The benefits of rolling a pension plan to a 401(k) can be significant: you'll consolidate your retirement funds, you'll have more control over your investments, and you can make your own decisions about how and when to retire.

Can you have both pension and 401k? ›

Fewer companies today offer traditional pensions; however, you can have a pension and still contribute to a 401(k) and an IRA. Contributing to a variety of retirement vehicles can be a smart retirement strategy.

How do pensions pay out? ›

Monthly pension payments are a fixed dollar amount, begin at retirement, and last until a retiree's death. Some plans offer a survivor's benefit for a living spouse. A lump sum distribution is a one-time cash disbursem*nt at retirement. The retiree is solely responsible for managing the funds throughout retirement.

Is a pension enough to retire on? ›

Unfortunately, probably not. When you run the numbers, you should definitely factor in other sources of income in retirement, including Social Security and a traditional pension, if you're lucky enough to have one.

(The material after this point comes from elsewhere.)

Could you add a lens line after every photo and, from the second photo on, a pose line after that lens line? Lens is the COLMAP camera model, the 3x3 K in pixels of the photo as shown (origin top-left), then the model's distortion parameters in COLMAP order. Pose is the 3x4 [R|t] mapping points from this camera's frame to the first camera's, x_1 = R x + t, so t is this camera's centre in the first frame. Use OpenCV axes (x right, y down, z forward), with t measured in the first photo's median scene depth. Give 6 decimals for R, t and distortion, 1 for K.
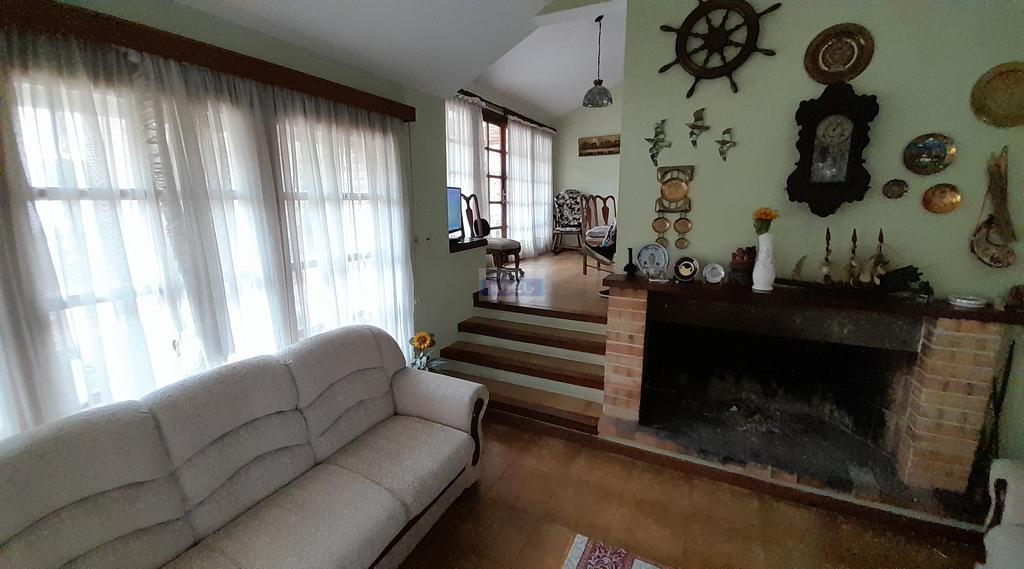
lens RADIAL K [[407.4, 0, 519.6], [0, 407.4, 275.7], [0, 0, 1]] dist [0.022821, -0.018322]
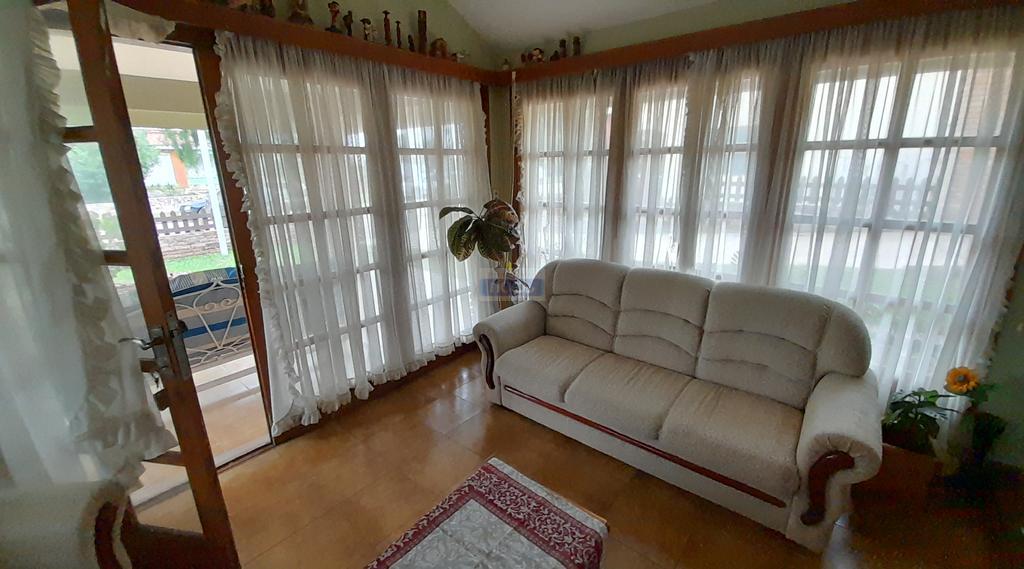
lens RADIAL K [[407.4, 0, 519.6], [0, 407.4, 275.7], [0, 0, 1]] dist [0.022821, -0.018322]
pose [[-0.205883, 0.262663, -0.942667, 0.677221], [-0.162945, 0.940654, 0.297690, -0.097743], [0.964915, 0.214892, -0.150865, 0.633941]]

What are the cons of a pension fund? ›

Cons Of Pensions
  • No control: Unlike with some other retirement plans, with a pension you don't have any control or access to your money until you retire. ...
  • Risk of bankruptcy: You do run some risk if the company that holds your pension goes bankrupt.
Jul 6, 2023

What are three disadvantages of 401k accounts? ›

Challenges of a 401(k) retirement plan
  • Most plans have limited flexibility as it relates to quality and quantity of investment options.
  • Fees can be high especially in smaller company plans.
  • There can be early withdrawal penalties equal to 10% of the amount withdrawn before age 59 1/2.

What is the average pension amount? ›

What is the average retirement income by state?
StateAverage retirement income
Arkansas$21,967
California$34,737
Colorado$32,379
Connecticut$32,052
47 more rows
Feb 28, 2024

How does NY pension work? ›

If you retire with less than 20 years of service credit, your benefit will equal 1.66 percent of your Final Average Salary (FAS) for each year of service. With 20 to 30 years of service credit, your benefit will equal 2 percent of your FAS, multiplied by your years of credited service.

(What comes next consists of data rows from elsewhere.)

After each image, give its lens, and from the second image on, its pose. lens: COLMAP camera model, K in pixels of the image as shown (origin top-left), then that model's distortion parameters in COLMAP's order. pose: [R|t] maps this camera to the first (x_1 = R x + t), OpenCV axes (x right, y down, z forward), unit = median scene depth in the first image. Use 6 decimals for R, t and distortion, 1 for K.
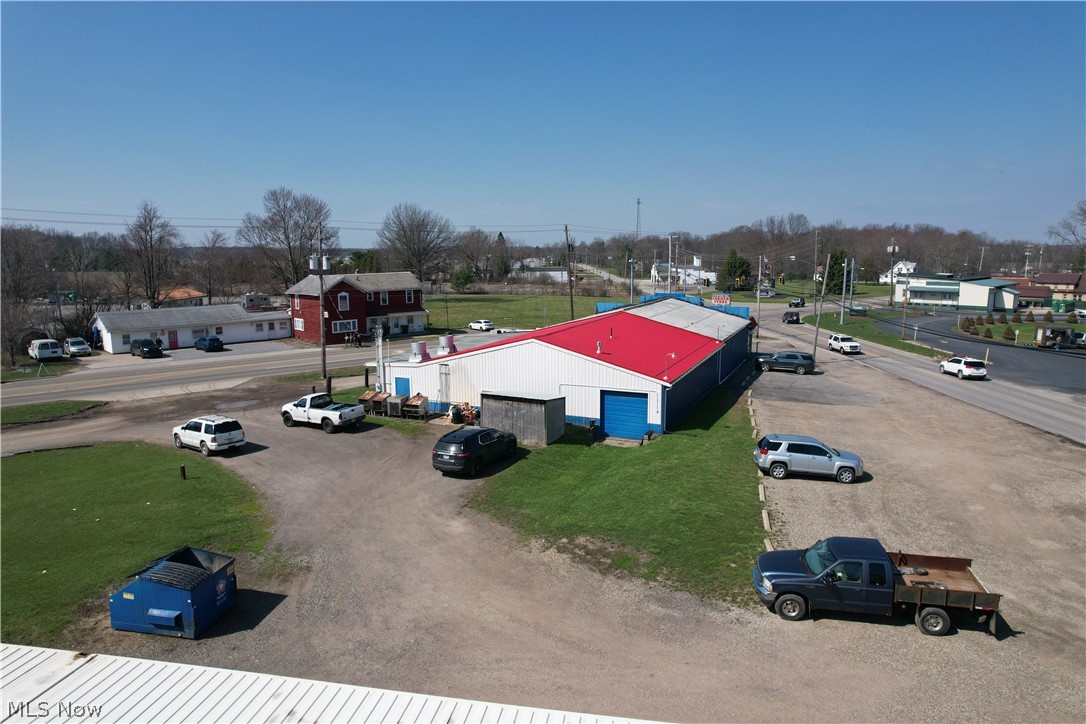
lens RADIAL K [[696.5, 0, 543.0], [0, 696.5, 362.0], [0, 0, 1]] dist [-0.072181, 0.062225]
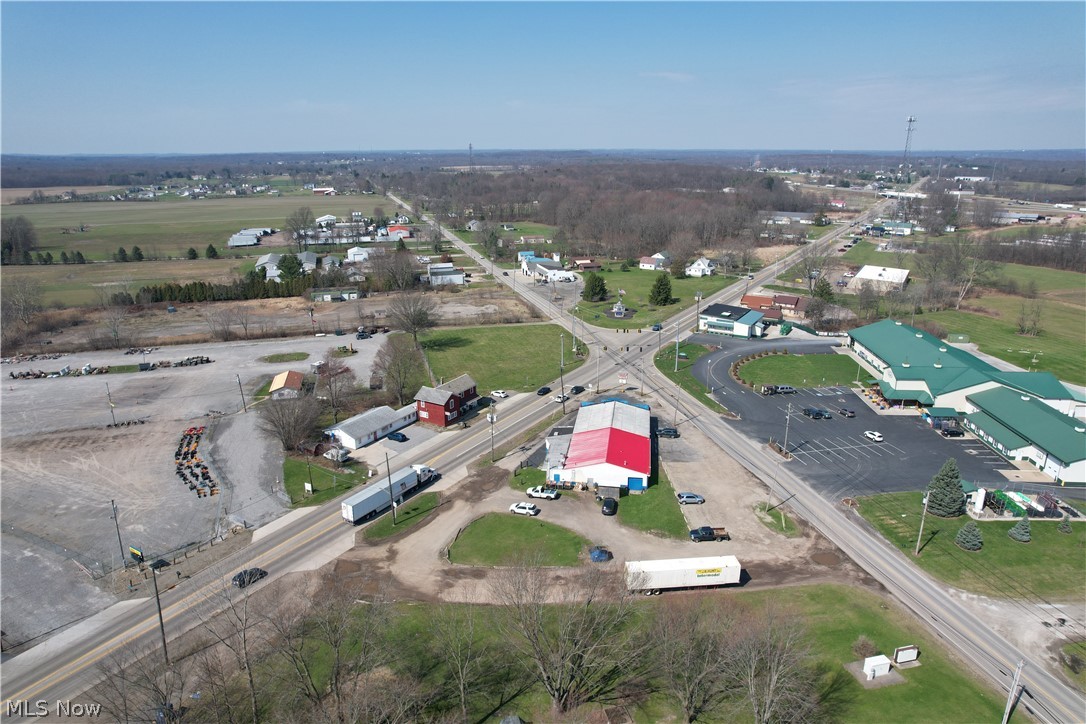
lens RADIAL K [[696.5, 0, 543.0], [0, 696.5, 362.0], [0, 0, 1]] dist [-0.072181, 0.062225]
pose [[0.963177, -0.080847, 0.256424, -1.081915], [0.044578, 0.988540, 0.144228, -0.970300], [-0.265145, -0.127486, 0.955743, -1.932435]]
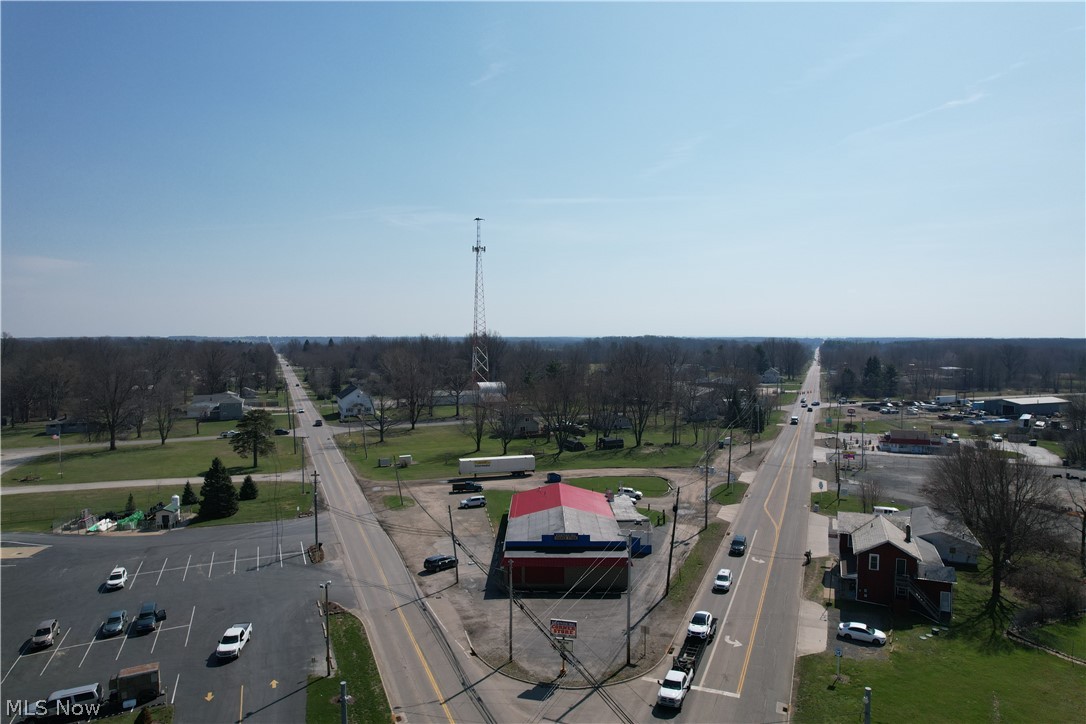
lens RADIAL K [[696.5, 0, 543.0], [0, 696.5, 362.0], [0, 0, 1]] dist [-0.072181, 0.062225]
pose [[-0.914826, 0.019803, -0.403363, 1.260353], [-0.061836, 0.980151, 0.188364, -1.115220], [0.399087, 0.197263, -0.895443, 3.567907]]
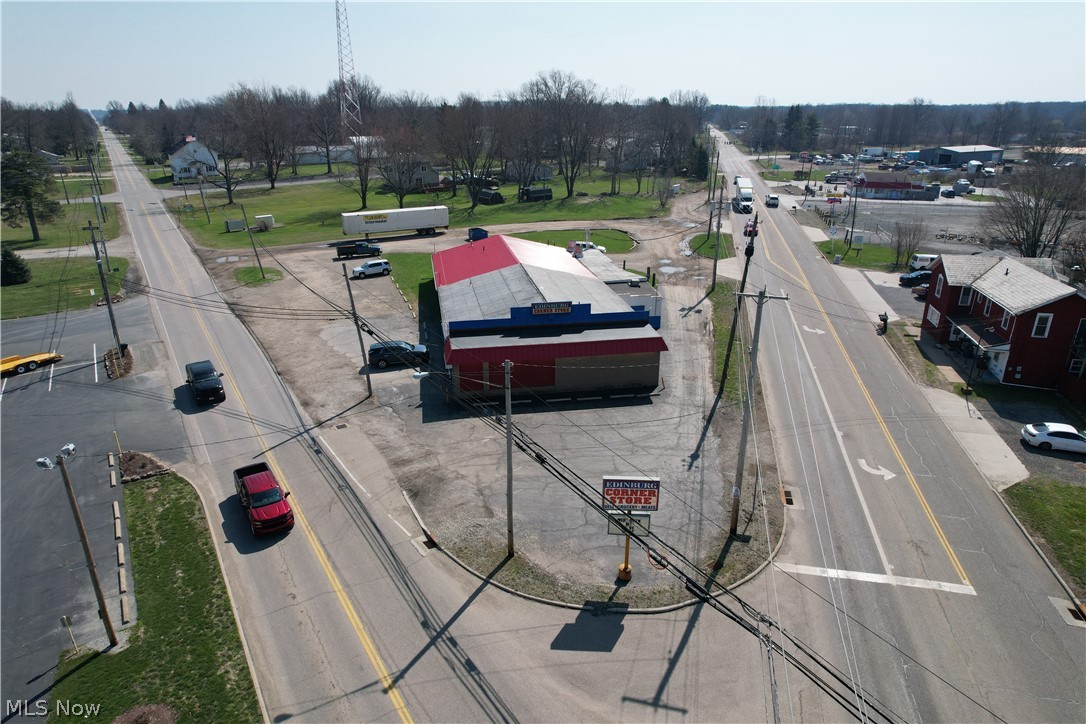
lens RADIAL K [[696.5, 0, 543.0], [0, 696.5, 362.0], [0, 0, 1]] dist [-0.072181, 0.062225]
pose [[-0.829360, 0.200925, -0.521336, 1.029565], [-0.084258, 0.877448, 0.472214, -0.686540], [0.552324, 0.435562, -0.710790, 2.694568]]
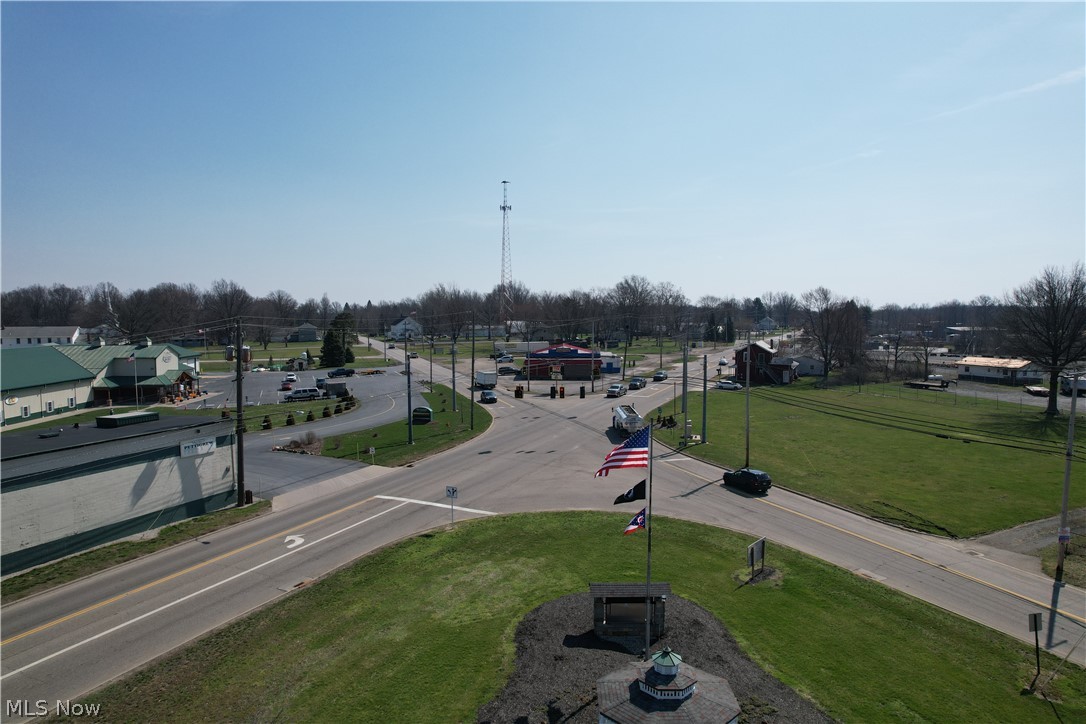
lens RADIAL K [[696.5, 0, 543.0], [0, 696.5, 362.0], [0, 0, 1]] dist [-0.072181, 0.062225]
pose [[-0.928641, 0.032802, -0.369526, 1.753405], [-0.053640, 0.973744, 0.221237, -0.897909], [0.367080, 0.225271, -0.902499, 4.986610]]
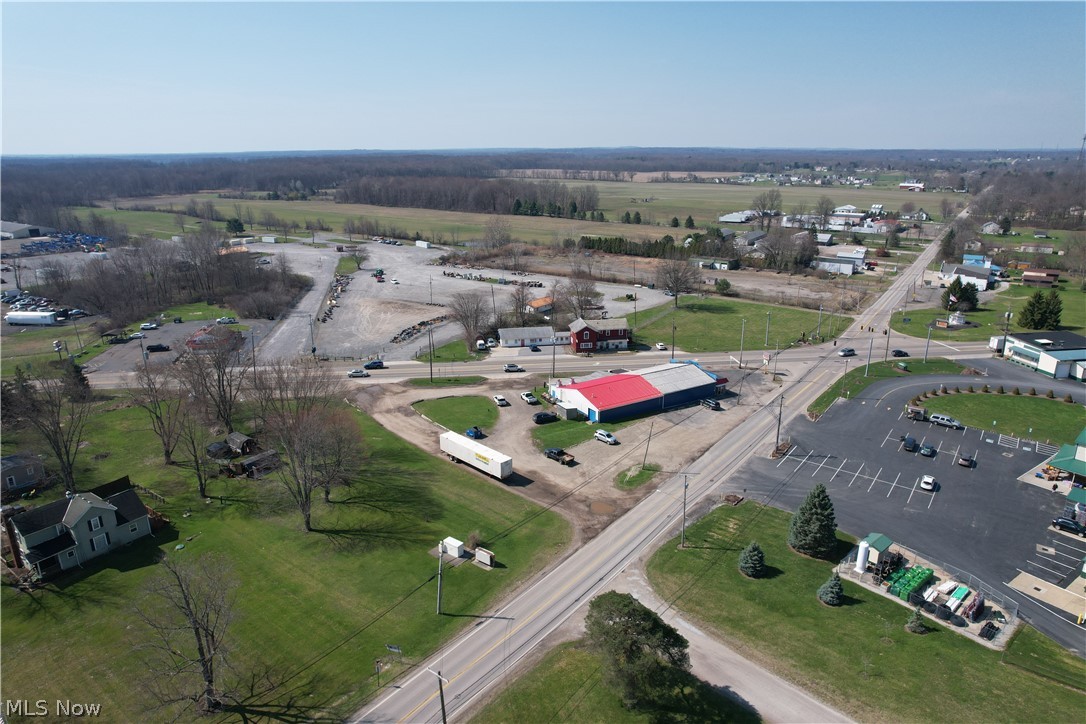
lens RADIAL K [[696.5, 0, 543.0], [0, 696.5, 362.0], [0, 0, 1]] dist [-0.072181, 0.062225]
pose [[0.820665, 0.169011, -0.545842, 1.801449], [-0.089060, 0.981415, 0.169979, -0.778153], [0.564426, -0.090884, 0.820465, -2.074583]]
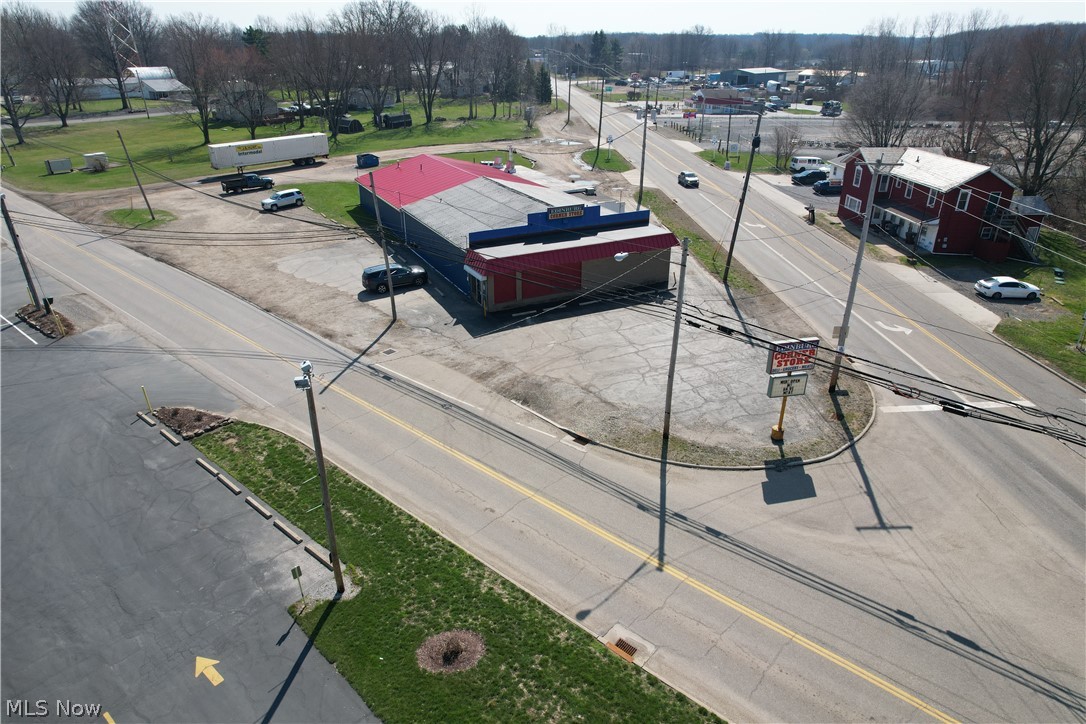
lens RADIAL K [[696.5, 0, 543.0], [0, 696.5, 362.0], [0, 0, 1]] dist [-0.072181, 0.062225]
pose [[-0.625080, 0.337440, -0.703853, 1.341749], [-0.124038, 0.847329, 0.516381, -0.583533], [0.770642, 0.410084, -0.487793, 2.439456]]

Why did 401k replace pensions? ›

Defined-benefit plans in the private sector were once common but are rare and have been replaced by defined-contribution plans, such as a 401(k). Companies choose defined-contribution plans instead because they are less expensive and complex to manage than pension plans.

Does New York Life match 401k? ›

Do I get matching contributions? Yes, New York Life matches your after-tax contributions. However, company matching contributions are always made pre-tax. You won't owe as much in taxes when you receive the money from your account.

What are the pros and cons of pension? ›

Pension plans: Pros and cons
  • You are not using your own money to save and invest.
  • Your employer makes investing decisions, taking the burden off you.
  • You can count on a certain amount of money in retirement.
  • The funds will be paid out until death, and in some cases to a beneficiary.
Mar 11, 2024

Are pensions guaranteed for life? ›

Pensions are usually paid out in guaranteed regular payments until the employee dies. However, payments may be passed on to a surviving spouse or child depending on the plan.